でも私も、随分手加減を覚えた。流石に怪我させるまではやらないのさ。
アルトの剣を弾いて飛ばして終了。
「くっ…。何でだよ!俺だって魔物と戦って強くなったのに!」
多分初期値が違うからかな?適当に決めた数値だけど、力とか素早さとか、動けるようになってから思ったけど、乳幼児の数値じゃないと思った。

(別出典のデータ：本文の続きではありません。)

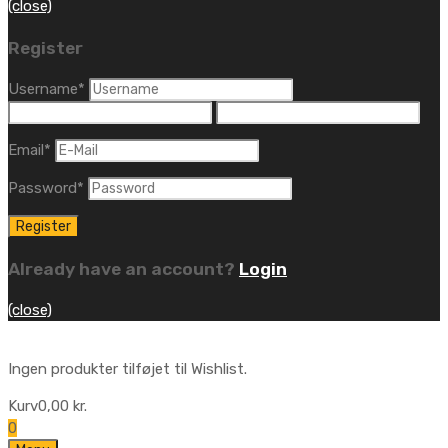
(close)
Register
Username
*
Email
*
Password
*
Already have an account?
Login
(close)
Ingen produkter tilføjet til Wishlist.
Kurv
0,00
kr.
0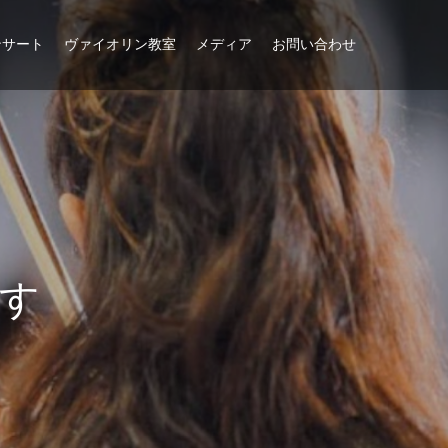
ンサート
ヴァイオリン教室
メディア
お問い合わせ
す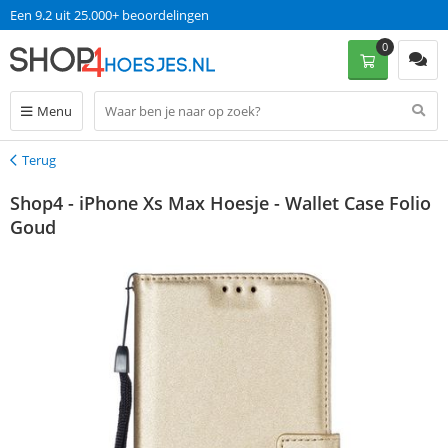
Een 9.2 uit 25.000+ beoordelingen
0
Menu
Terug
Terug
Shop4 - iPhone Xs Max Hoesje - Wallet Case Folio
Goud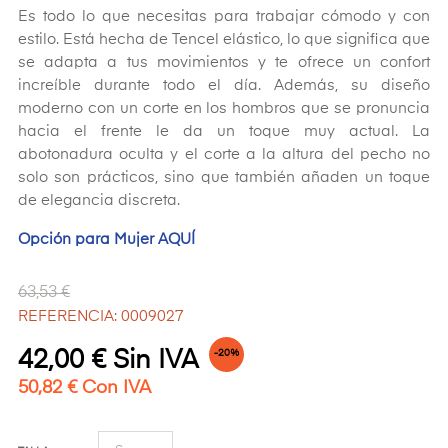
Es todo lo que necesitas para trabajar cómodo y con
estilo. Está hecha de Tencel elástico, lo que significa que
se adapta a tus movimientos y te ofrece un confort
increíble durante todo el día. Además, su diseño
moderno con un corte en los hombros que se pronuncia
hacia el frente le da un toque muy actual. La
abotonadura oculta y el corte a la altura del pecho no
solo son prácticos, sino que también añaden un toque
de elegancia discreta.
Opción para Mujer AQUÍ
63,53 €
REFERENCIA: 0009027
42,00 € Sin IVA
-20%
50,82 € Con IVA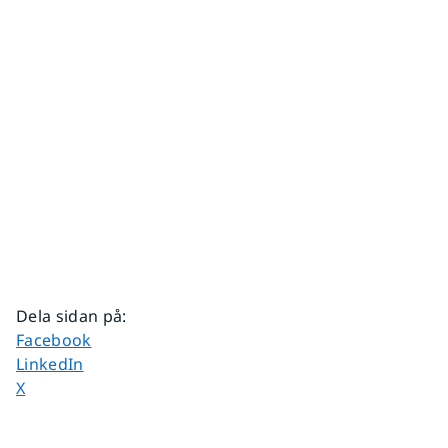
Dela sidan på
:
Dela sidan på
Facebook
Dela sidan på
LinkedIn
Dela sidan på
X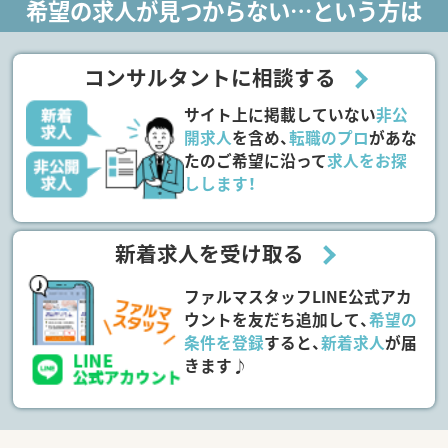
希望の求人が見つからない…という方は
コンサルタントに相談する
サイト上に掲載していない
非公
開求人
を含め、
転職のプロ
があな
たのご希望に沿って
求人をお探
しします！
新着求人を受け取る
ファルマスタッフLINE公式アカ
ウントを友だち追加して、
希望の
条件を登録
すると、
新着求人
が届
きます♪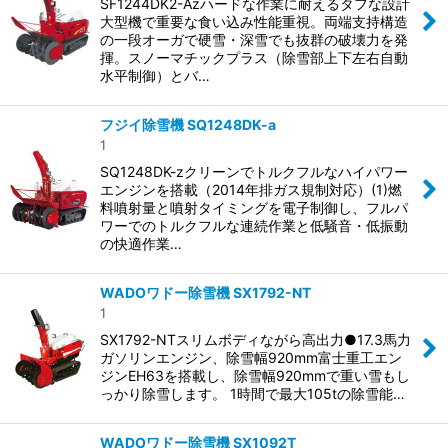
SF1244DK2-Azハードな作業に耐えるタフな設計
大型機で重要な食い込み性能重視。両端支持構造
の一段オーガで硬雪・深雪でも抜群の破壊力を発
揮。スノーマチックプラス（除雪部上下左右自動
水平制御）とバ…
フジイ除雪機 SQ1248DK-a
1
SQ1248DK-zクリーンでトルクフルなハイパワー
エンジンを搭載（2014年排ガス規制対応）(1)燃
料噴射量と噴射タイミングを電子制御し、フルパ
ワーでのトルクフルな連続作業と低騒音・低振動
の快適作業…
WADOワドー除雪機 SX1792-NT
1
SX1792-NTスリムボディながら高出力●17.3馬力
ガソリンエンジン、除雪幅920mm富士重工エン
ジンEH63を搭載し、除雪幅920mmで重い雪もし
っかり除雪します。 1時間で最大105tの除雪能…
WADOワドー除雪機 SX1092T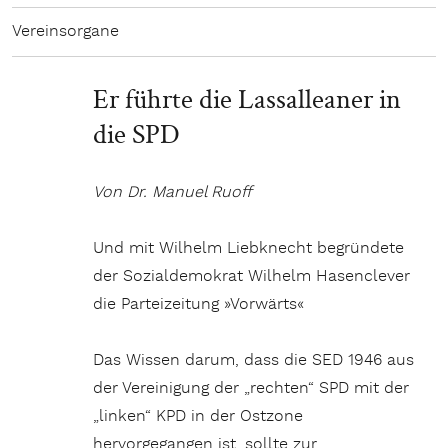
Vereinsorgane
Er führte die Lassalleaner in
die SPD
Von Dr. Manuel Ruoff
Und mit Wilhelm Liebknecht begründete
der Sozialdemokrat Wilhelm Hasenclever
die Parteizeitung »Vorwärts«
Das Wissen darum, dass die SED 1946 aus
der Vereinigung der „rechten“ SPD mit der
„linken“ KPD in der Ostzone
hervorgegangen ist, sollte zur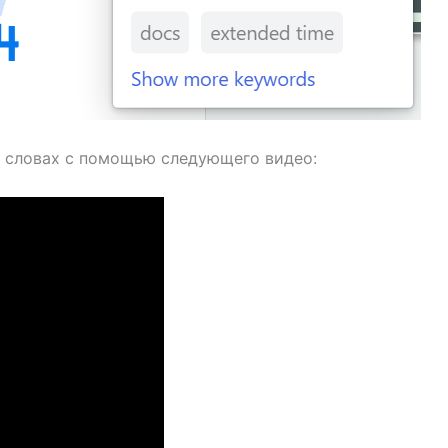
х словах с помощью следующего видео: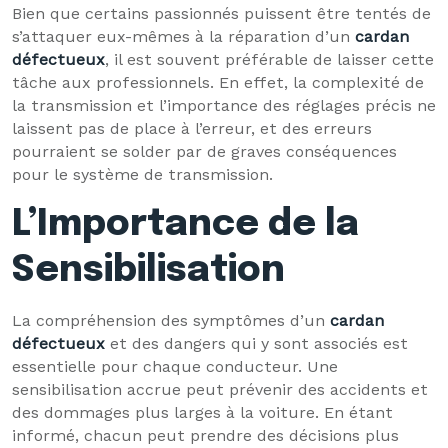
Bien que certains passionnés puissent être tentés de
s’attaquer eux-mêmes à la réparation d’un
cardan
défectueux
, il est souvent préférable de laisser cette
tâche aux professionnels. En effet, la complexité de
la transmission et l’importance des réglages précis ne
laissent pas de place à l’erreur, et des erreurs
pourraient se solder par de graves conséquences
pour le système de transmission.
L’Importance de la
Sensibilisation
La compréhension des symptômes d’un
cardan
défectueux
et des dangers qui y sont associés est
essentielle pour chaque conducteur. Une
sensibilisation accrue peut prévenir des accidents et
des dommages plus larges à la voiture. En étant
informé, chacun peut prendre des décisions plus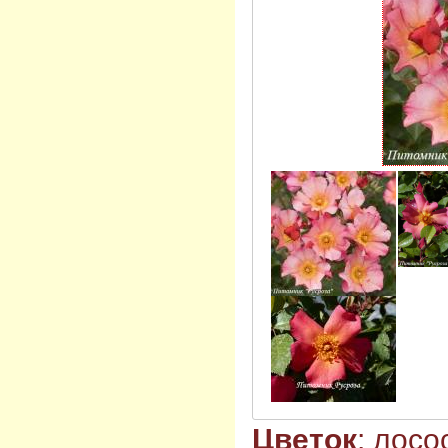
Цветок
: лос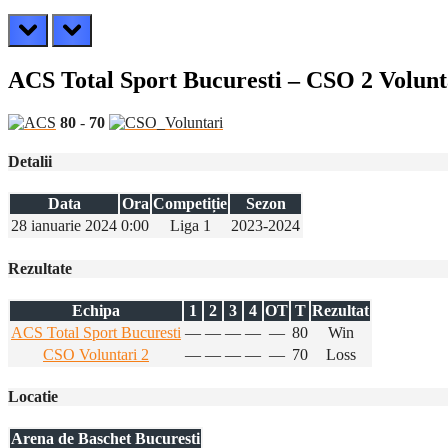
prev
next
ACS Total Sport Bucuresti – CSO 2 Volunt
80
-
70
Detalii
Data
Ora
Competiție
Sezon
28 ianuarie 2024
0:00
Liga 1
2023-2024
Rezultate
Echipa
1
2
3
4
OT
T
Rezultat
ACS Total Sport Bucuresti
—
—
—
—
—
80
Win
CSO Voluntari 2
—
—
—
—
—
70
Loss
Locatie
Arena de Baschet Bucuresti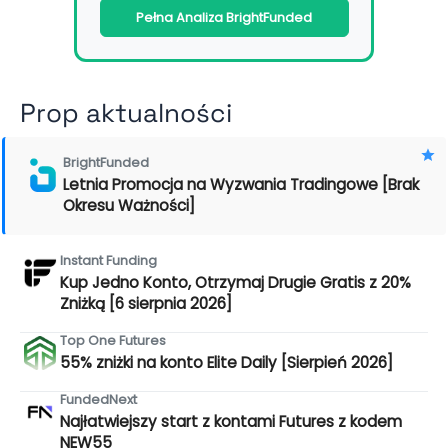
Pełna Analiza BrightFunded
Prop aktualności
BrightFunded
Letnia Promocja na Wyzwania Tradingowe [Brak
Okresu Ważności]
Instant Funding
Kup Jedno Konto, Otrzymaj Drugie Gratis z 20%
Zniżką [6 sierpnia 2026]
Top One Futures
55% zniżki na konto Elite Daily [Sierpień 2026]
FundedNext
Najłatwiejszy start z kontami Futures z kodem
NEW55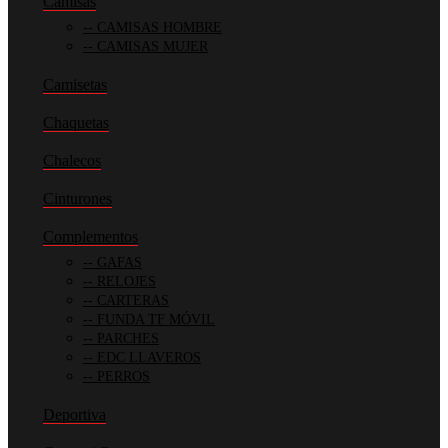
Camisas
CAMISAS HOMBRE
CAMISAS MUJER
Camisetas
Chaquetas
Chalecos
Cinturones
Complementos
GAFAS
RELOJES
CARTERAS
FUNDA TF MÓVIL
PARCHES
EDC LLAVEROS
PERROS
Deportiva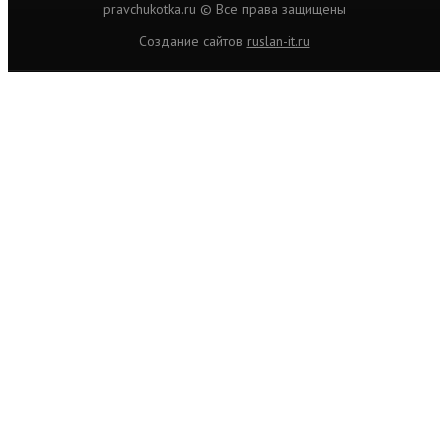
pravchukotka.ru © Все права защищены
Cоздание сайтов
ruslan-it.ru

ルビー母さんからの経験値も貰ってたから、ずるいとは思う。
「アルト、諦めろ。マナには先生だって敵わないんだ」
「話は聞いていたけど、本当に強いの?」
去年Bクラスだった子かな?
「俺はトム。Aクラスで強い子がいるって聞いて、気になっていたんだよね」
「うん…まあ」
トムは、長剣を構える。
「とてもそうは見えないけど、一度試合してよ」
「いいよ。いつでも」
長剣に加えて足払いもかけてくる。対人戦にも慣れた動きだ。
けど、惜しい。アルトよりも力も弱いし、素早さも足りてない。
アルトが対魔物の動きなら、トムは誰かに習った動きだ。
踏み込んだ足を踏んで伸びた腕を引っ張ってやると、トムはあっさりと転んだ。
「君もどこか道場通っているの?」
「ううん。対人の動きはお兄ちゃんに教わった。トムはレベルが足りてないんじゃないかな」
「なるほどね。確かにまだまだだね」
「そうだぞ。先生相手の時は本気で叩きのめしてくれるからな」
「ちゃんと手加減しましたよ」
「あれでか?」
「言ったじゃないですか。半殺しって。多少やりすぎた自覚はありますけど」
「多少かよ…」
ちゃんとアドバイスだってしたし、先生の為にはなったはずだ。
「いいな。強くて。俺と付き合ってよ」
「何?討伐依頼?」
「!お前、マナは、俺と付き合うんだぞ!」
「戦闘訓練に?」
「おまえらー、授業中だぞ!」
「無理そうな依頼は受けない方がいいよ?」
依頼の失敗はペナルティがつくんだから。
「マナちゃんは通常運転だね」
「トムはともかく、アルトの事も気がつかんとは、どんだけ鈍いんや」
「え?そういう事だったのか?」
「ジーナもかいな」
「何?なんの話?」
「マナはお子様っちゅう事やわ」
何それ。戦闘訓練と、子供がどう関係あるの?クラスメートには本気出すはずないじゃない。手加減しすぎた?
「さすがに怪我はさせたくないから仕方ないよ?」
「違うけど、マナちゃんはそれでいいんだよ」
ん?何か間違えた?
「二人とも、マナの相手は100年早いな」
「100年後にはみんな死んでると思うけど?」
そういえば、クラス長は、私が休んでいる間にアルトに決まった。副長はトムだ。
決めた時はまだ討伐報告は行ってなかったから決められなかったのだと思うけど、ちょっと嬉しい。
私に人をまとめるなんて無理なのさ。精々ピンチの時に動くので精一杯。